## YOUR ASSIGNMENT
However many lines the data holds, transcribe them all exactly.

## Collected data
##########

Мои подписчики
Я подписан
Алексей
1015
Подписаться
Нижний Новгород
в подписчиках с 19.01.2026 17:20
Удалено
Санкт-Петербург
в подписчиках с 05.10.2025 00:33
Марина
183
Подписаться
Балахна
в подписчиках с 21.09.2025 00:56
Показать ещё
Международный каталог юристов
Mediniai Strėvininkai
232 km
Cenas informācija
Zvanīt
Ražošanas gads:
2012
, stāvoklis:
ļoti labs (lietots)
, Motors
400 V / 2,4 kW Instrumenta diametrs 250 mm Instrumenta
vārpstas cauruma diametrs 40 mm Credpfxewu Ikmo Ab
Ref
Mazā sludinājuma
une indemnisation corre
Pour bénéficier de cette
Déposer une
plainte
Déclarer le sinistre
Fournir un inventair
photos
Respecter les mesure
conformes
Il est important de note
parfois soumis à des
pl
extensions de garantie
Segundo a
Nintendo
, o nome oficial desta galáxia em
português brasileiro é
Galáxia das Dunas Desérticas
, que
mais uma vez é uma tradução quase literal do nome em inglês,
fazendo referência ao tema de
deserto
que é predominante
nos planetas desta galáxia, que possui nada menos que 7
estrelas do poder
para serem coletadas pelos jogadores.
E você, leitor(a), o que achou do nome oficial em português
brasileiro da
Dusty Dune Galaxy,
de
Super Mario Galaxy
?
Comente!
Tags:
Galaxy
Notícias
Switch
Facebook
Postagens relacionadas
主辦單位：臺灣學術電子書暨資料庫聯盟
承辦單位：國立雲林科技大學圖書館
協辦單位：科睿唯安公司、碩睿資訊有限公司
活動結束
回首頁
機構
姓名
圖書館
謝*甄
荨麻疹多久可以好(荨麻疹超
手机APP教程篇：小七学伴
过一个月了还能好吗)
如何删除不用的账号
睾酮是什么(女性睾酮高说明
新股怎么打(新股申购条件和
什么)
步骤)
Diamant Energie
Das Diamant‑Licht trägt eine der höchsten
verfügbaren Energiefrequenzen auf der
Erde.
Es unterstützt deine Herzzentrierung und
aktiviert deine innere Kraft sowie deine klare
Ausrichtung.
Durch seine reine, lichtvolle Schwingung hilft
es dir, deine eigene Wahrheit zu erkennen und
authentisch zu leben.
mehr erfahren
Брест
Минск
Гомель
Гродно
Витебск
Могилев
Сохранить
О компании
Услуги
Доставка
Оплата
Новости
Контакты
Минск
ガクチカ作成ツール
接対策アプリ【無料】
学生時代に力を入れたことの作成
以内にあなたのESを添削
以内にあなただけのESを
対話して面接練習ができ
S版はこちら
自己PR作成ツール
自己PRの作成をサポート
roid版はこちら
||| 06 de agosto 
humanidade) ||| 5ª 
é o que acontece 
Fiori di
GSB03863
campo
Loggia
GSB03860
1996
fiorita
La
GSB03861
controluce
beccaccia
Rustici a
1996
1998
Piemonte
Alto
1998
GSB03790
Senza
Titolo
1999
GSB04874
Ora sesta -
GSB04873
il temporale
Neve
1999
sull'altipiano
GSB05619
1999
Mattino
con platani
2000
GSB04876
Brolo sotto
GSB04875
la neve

##########

## FINISHED TASK
Мои подписчики
Я подписан
Алексей
1015
Подписаться
Нижний Новгород
в подписчиках с 19.01.2026 17:20
Удалено
Санкт-Петербург
в подписчиках с 05.10.2025 00:33
Марина
183
Подписаться
Балахна
в подписчиках с 21.09.2025 00:56
Показать ещё
Международный каталог юристов
Mediniai Strėvininkai
232 km
Cenas informācija
Zvanīt
Ražošanas gads:
2012
, stāvoklis:
ļoti labs (lietots)
, Motors
400 V / 2,4 kW Instrumenta diametrs 250 mm Instrumenta
vārpstas cauruma diametrs 40 mm Credpfxewu Ikmo Ab
Ref
Mazā sludinājuma
une indemnisation corre
Pour bénéficier de cette
Déposer une
plainte
Déclarer le sinistre
Fournir un inventair
photos
Respecter les mesure
conformes
Il est important de note
parfois soumis à des
pl
extensions de garantie
Segundo a
Nintendo
, o nome oficial desta galáxia em
português brasileiro é
Galáxia das Dunas Desérticas
, que
mais uma vez é uma tradução quase literal do nome em inglês,
fazendo referência ao tema de
deserto
que é predominante
nos planetas desta galáxia, que possui nada menos que 7
estrelas do poder
para serem coletadas pelos jogadores.
E você, leitor(a), o que achou do nome oficial em português
brasileiro da
Dusty Dune Galaxy,
de
Super Mario Galaxy
?
Comente!
Tags:
Galaxy
Notícias
Switch
Facebook
Postagens relacionadas
主辦單位：臺灣學術電子書暨資料庫聯盟
承辦單位：國立雲林科技大學圖書館
協辦單位：科睿唯安公司、碩睿資訊有限公司
活動結束
回首頁
機構
姓名
圖書館
謝*甄
荨麻疹多久可以好(荨麻疹超
手机APP教程篇：小七学伴
过一个月了还能好吗)
如何删除不用的账号
睾酮是什么(女性睾酮高说明
新股怎么打(新股申购条件和
什么)
步骤)
Diamant Energie
Das Diamant‑Licht trägt eine der höchsten
verfügbaren Energiefrequenzen auf der
Erde.
Es unterstützt deine Herzzentrierung und
aktiviert deine innere Kraft sowie deine klare
Ausrichtung.
Durch seine reine, lichtvolle Schwingung hilft
es dir, deine eigene Wahrheit zu erkennen und
authentisch zu leben.
mehr erfahren
Брест
Минск
Гомель
Гродно
Витебск
Могилев
Сохранить
О компании
Услуги
Доставка
Оплата
Новости
Контакты
Минск
ガクチカ作成ツール
接対策アプリ【無料】
学生時代に力を入れたことの作成
以内にあなたのESを添削
以内にあなただけのESを
対話して面接練習ができ
S版はこちら
自己PR作成ツール
自己PRの作成をサポート
roid版はこちら
||| 06 de agosto 
humanidade) ||| 5ª 
é o que acontece 
Fiori di
GSB03863
campo
Loggia
GSB03860
1996
fiorita
La
GSB03861
controluce
beccaccia
Rustici a
1996
1998
Piemonte
Alto
1998
GSB03790
Senza
Titolo
1999
GSB04874
Ora sesta -
GSB04873
il temporale
Neve
1999
sull'altipiano
GSB05619
1999
Mattino
con platani
2000
GSB04876
Brolo sotto
GSB04875
la neve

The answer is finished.